* **REQUIRED TASK**
Can you pull every line from kingdom through common name out of the data below, copying each one word for word and leaving the pictures out?

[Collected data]
— start —

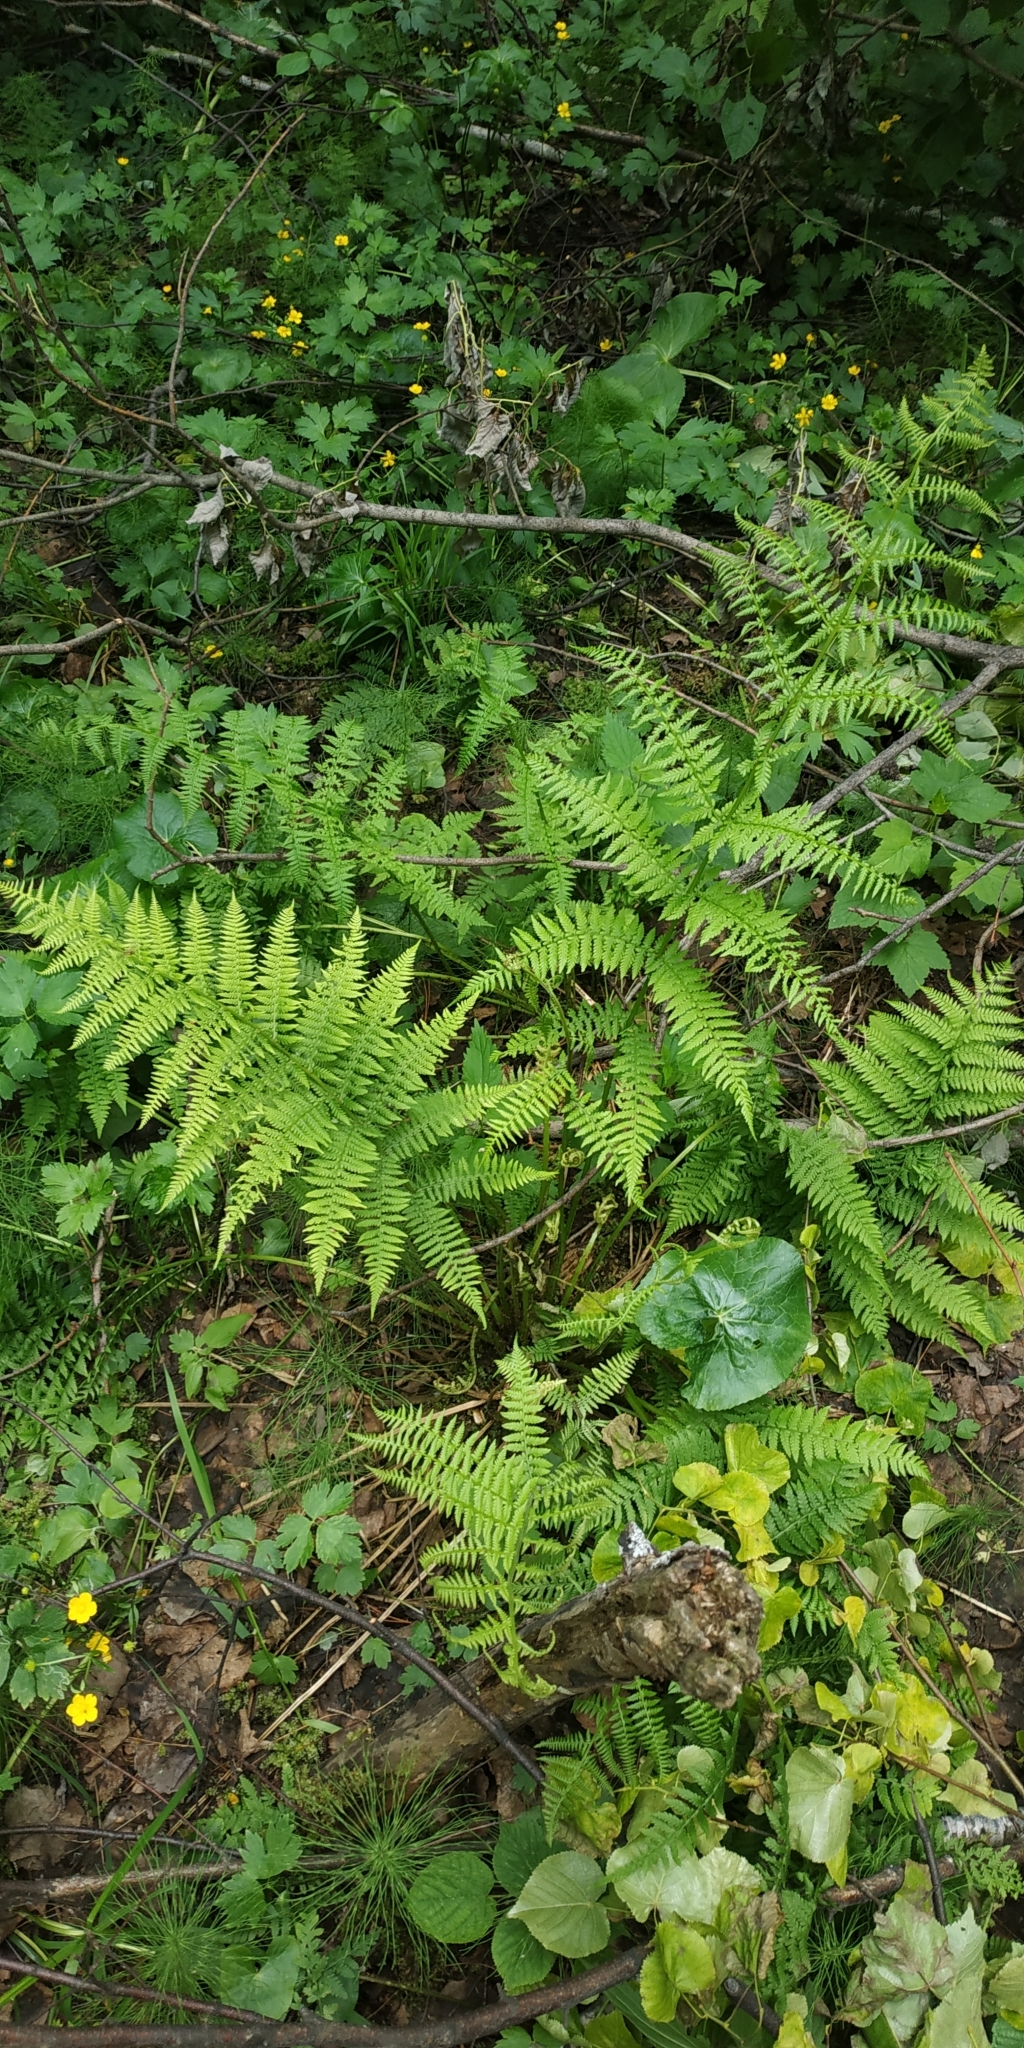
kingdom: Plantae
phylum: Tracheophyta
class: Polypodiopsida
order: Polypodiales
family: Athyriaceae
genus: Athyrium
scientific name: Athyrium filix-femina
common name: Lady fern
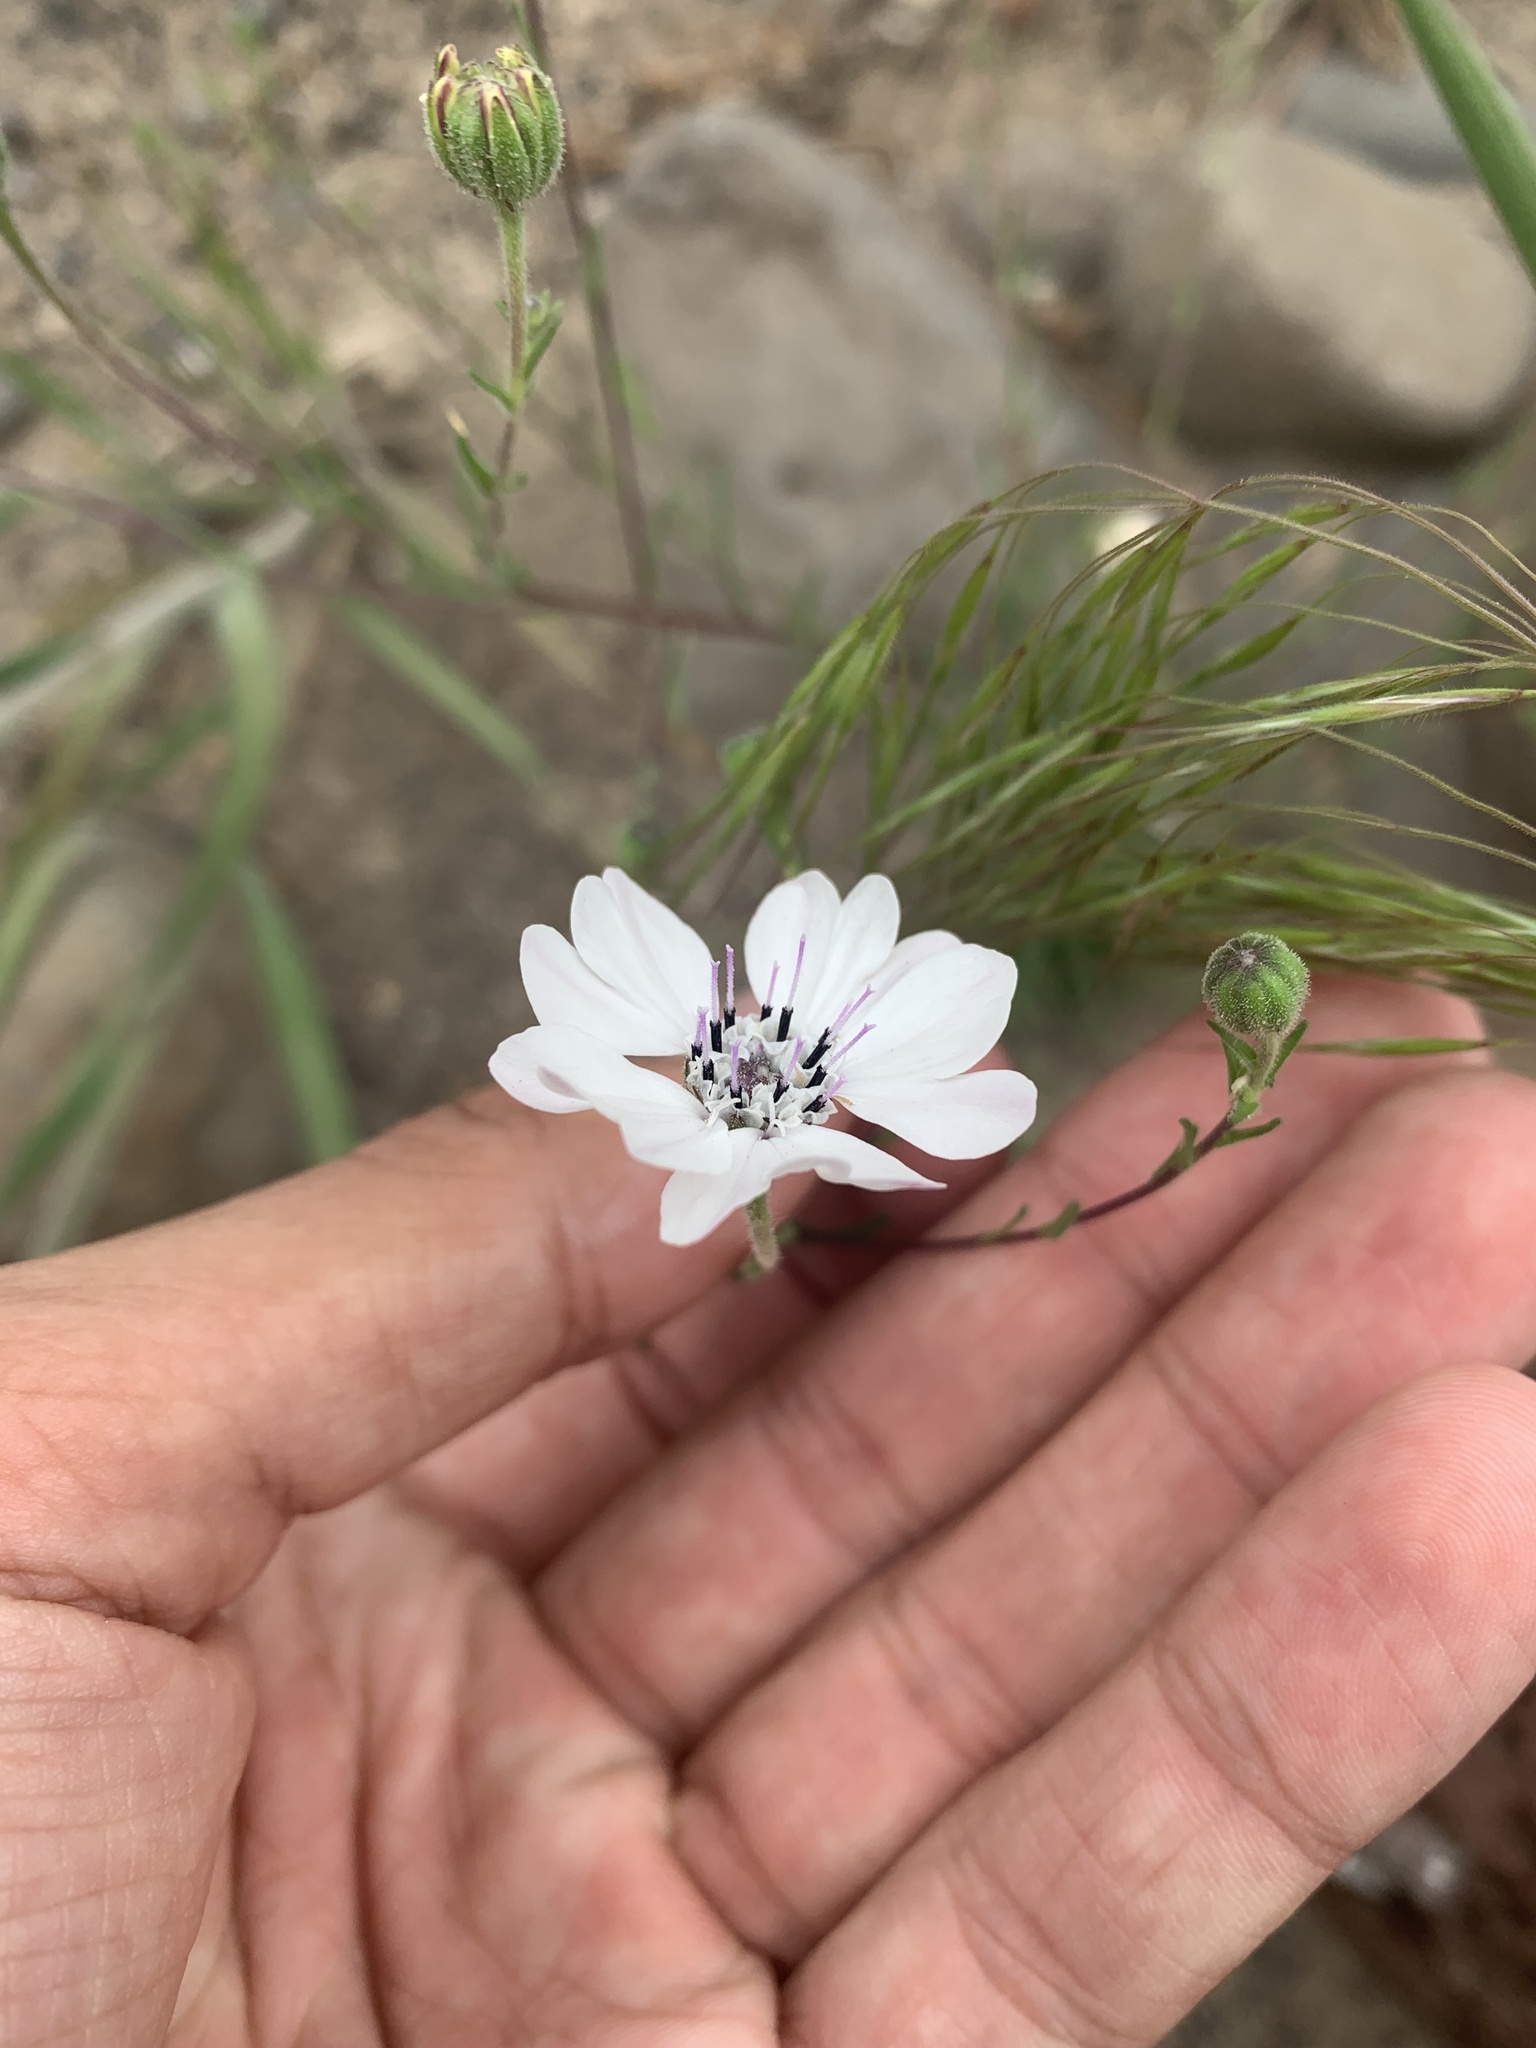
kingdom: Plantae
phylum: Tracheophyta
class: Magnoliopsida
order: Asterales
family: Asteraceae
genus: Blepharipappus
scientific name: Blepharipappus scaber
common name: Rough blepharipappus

— end —

* **WRITTEN RESPONSE**
kingdom: Plantae
phylum: Tracheophyta
class: Polypodiopsida
order: Polypodiales
family: Athyriaceae
genus: Athyrium
scientific name: Athyrium filix-femina
common name: Lady fern
kingdom: Plantae
phylum: Tracheophyta
class: Magnoliopsida
order: Asterales
family: Asteraceae
genus: Blepharipappus
scientific name: Blepharipappus scaber
common name: Rough blepharipappus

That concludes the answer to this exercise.